Here’s to cyber exile

“This photo, for me, summons the essence of Royston. Joie de vivre, carpe diem, celebrating life and making the most of every moment. Apologies for pigeon-holing you thus!”


Latest books

All the amazons have either paperback or kindle copies of these books available on line. Copies of the more than 60 books I’ve written (including the Bondmaster series that I wrote as Richard Tresillian) occasionally pop up on ebay.

Pop books still available

Sex in the Swinging Sixties

A rollicking good read

A Swashbuckling Yarn

My last Guide book

Poems from 55 years ago



As previously announced this is the last of my weekly newsletters and many readers have written kindly expressing dismay and say the newsletters will be missed. I, too, am going to miss this newsletter – but not the aggravation of the technical side which, alas, I can no longer handle.

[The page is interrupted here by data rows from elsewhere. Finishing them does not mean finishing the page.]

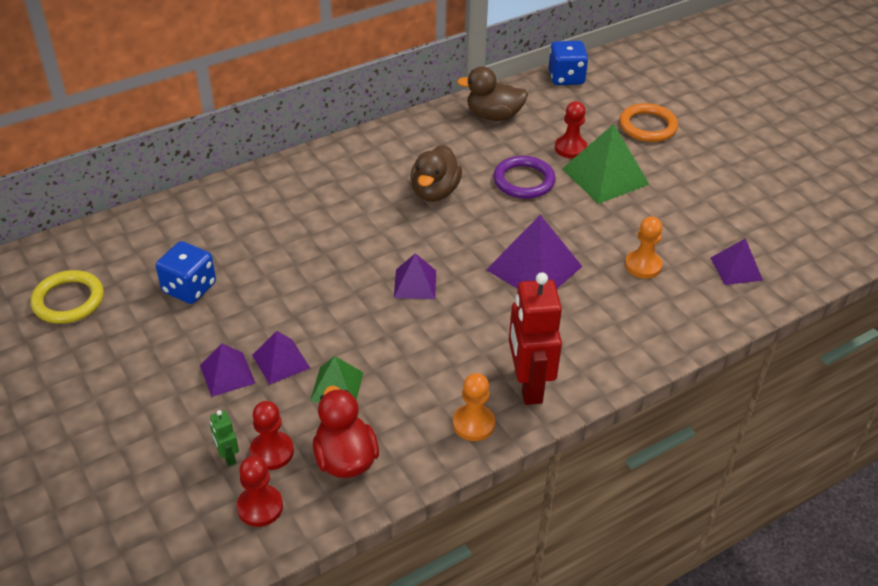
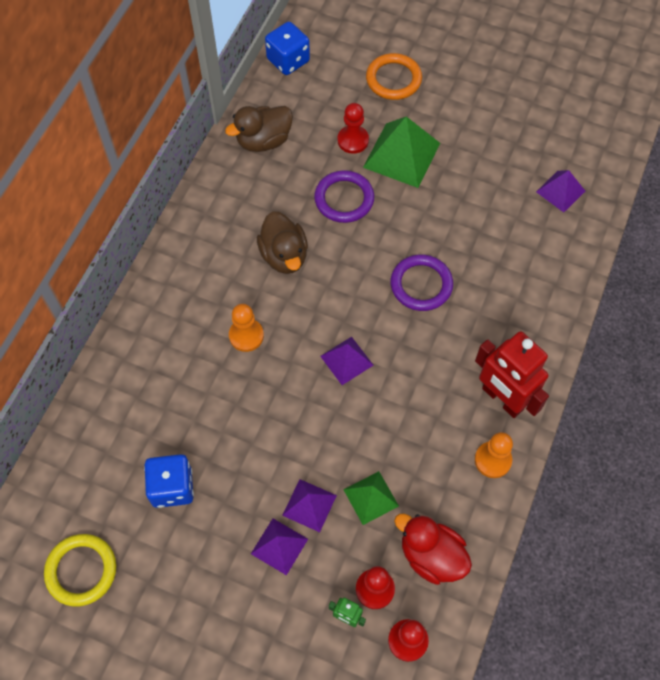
camera: 35 degrees left, 20 degrees up
(534, 268) = (421, 285): purple pyramid -> purple ring
(643, 265) = (496, 230): orange pawn -> orange pawn (246, 336)

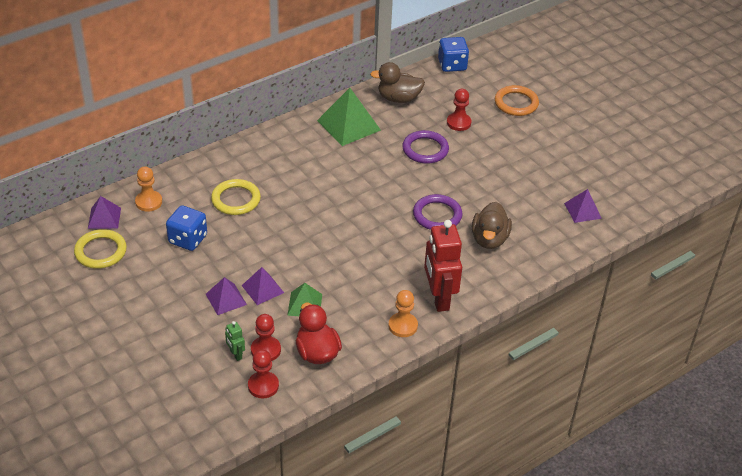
camera: 30 degrees right, 20 degrees down
(186, 395) = (236, 200): none -> yellow ring
(246, 336) = (299, 188): orange pawn -> orange pawn (148, 202)
(284, 256) = (359, 160): brown duck -> brown duck (489, 239)
(346, 360) = (352, 230): purple pyramid -> purple pyramid (104, 218)
(402, 155) = (485, 144): green pyramid -> green pyramid (349, 125)

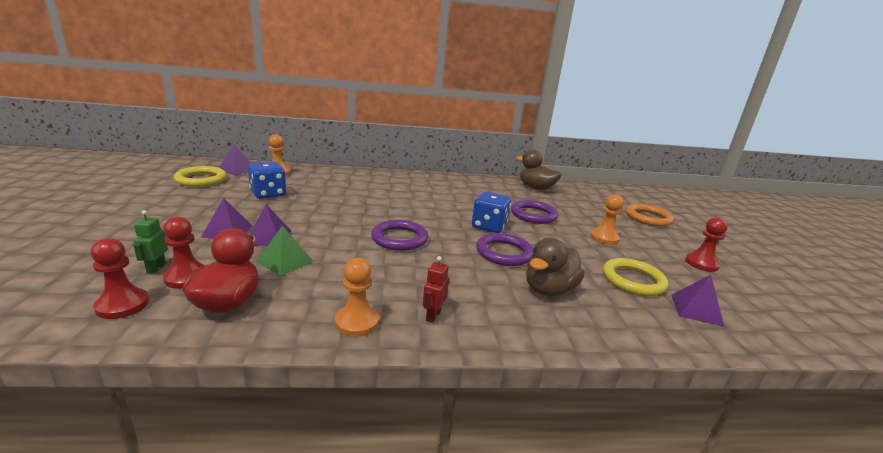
camera: 30 degrees right, 20 degrees down
(236, 200) = (338, 190): yellow ring -> yellow ring (633, 280)
(349, 125) = (479, 187): green pyramid -> none
(353, 239) = (399, 238): none -> purple ring
(438, 298) = (433, 315): red robot -> red robot, size x0.44
(452, 65) = (598, 187): blue dice -> blue dice (489, 226)
(458, 123) = (580, 211): red pawn -> red pawn (701, 264)
(495, 155) = (604, 238): none -> orange pawn

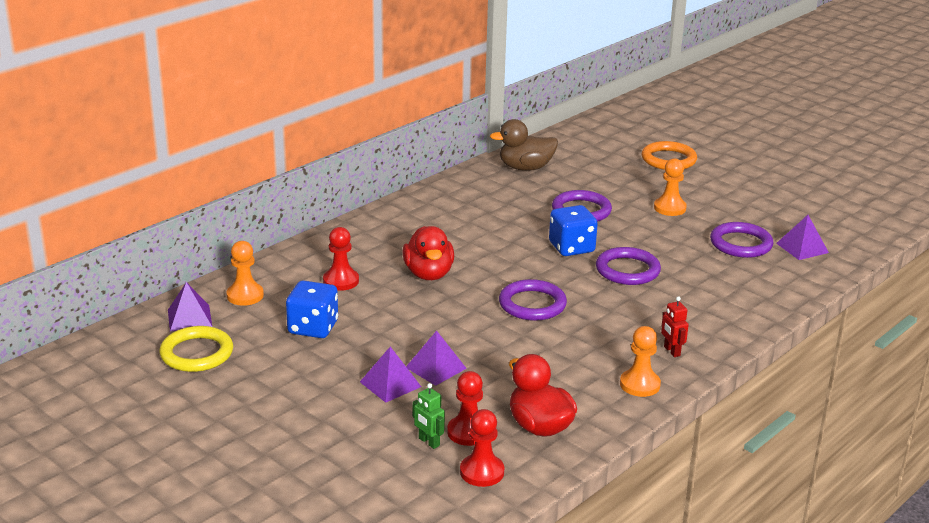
camera: 40 degrees left, 5 degrees up
(285, 261) = (500, 377): green pyramid -> none
(377, 201) = (428, 274): none -> red duck
(549, 290) = (704, 286): brown duck -> none
(633, 280) = (741, 244): yellow ring -> purple ring
(701, 264) = (762, 198): red pawn -> red pawn (341, 281)

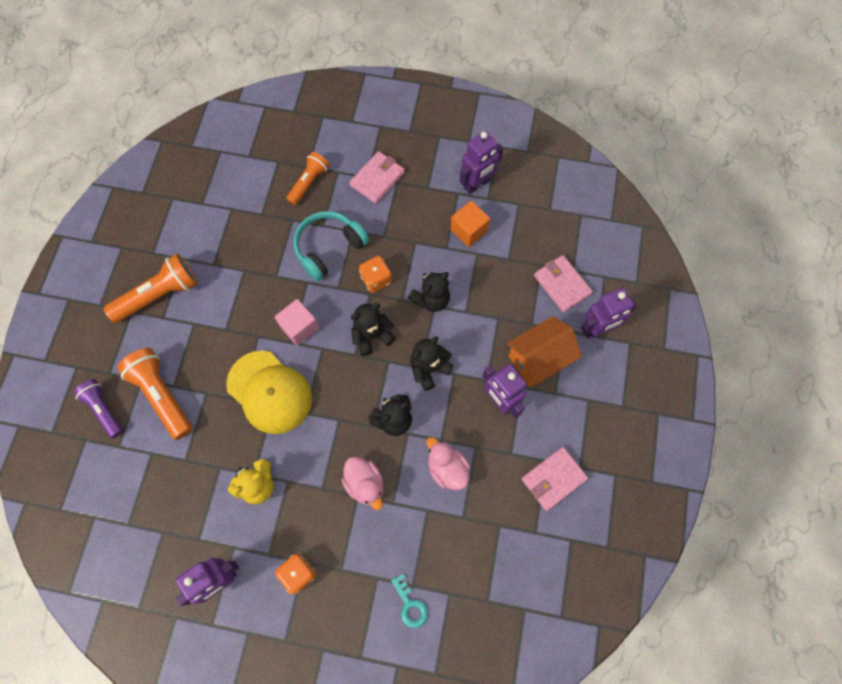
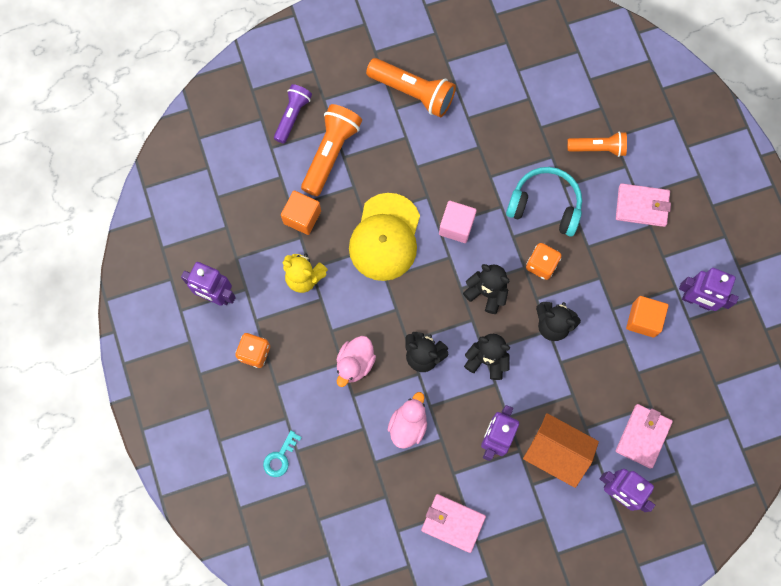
camera: 60 degrees right, 5 degrees up
(202, 455) = (302, 217): none -> orange cube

Of course I’m not actually retiring (writers never do, they just lose the plot) but exiling myself from cyberspace so I can concentrate on writing fiction and poetry (back to my roots) – and building a swimming pool and a couple of contemporary cottages for holiday rental in the garden of Horizon. (Let me know if you’d like to stay…)

The swimming pool goes here

If you’re missing me next Sunday (or at any time) go to: http://www.tftw.org.uk and click on “enter the magazine” then scroll down to page number 18 to find the transcript of a live interview with me recorded by Peter Stockton for Tales from the Woods magazine when I visited England last May.

Mahesh, Ravi & Kumara, the Horizon gang

I have informed the company that circulates (or doesn’t) this newsletter each week, that there will be no more newsletter emails to you from me in future. So if you do receive anything purporting to be from royston@roystonellis.com, DO NOT OPEN IT. Instead, TRASH IT immediately. (So if you write to me at this address, I’ll make sure that I reply from a different one.)

Thanks for being with me all these years; bon voyage on life’s thrilling journey, and beat regards.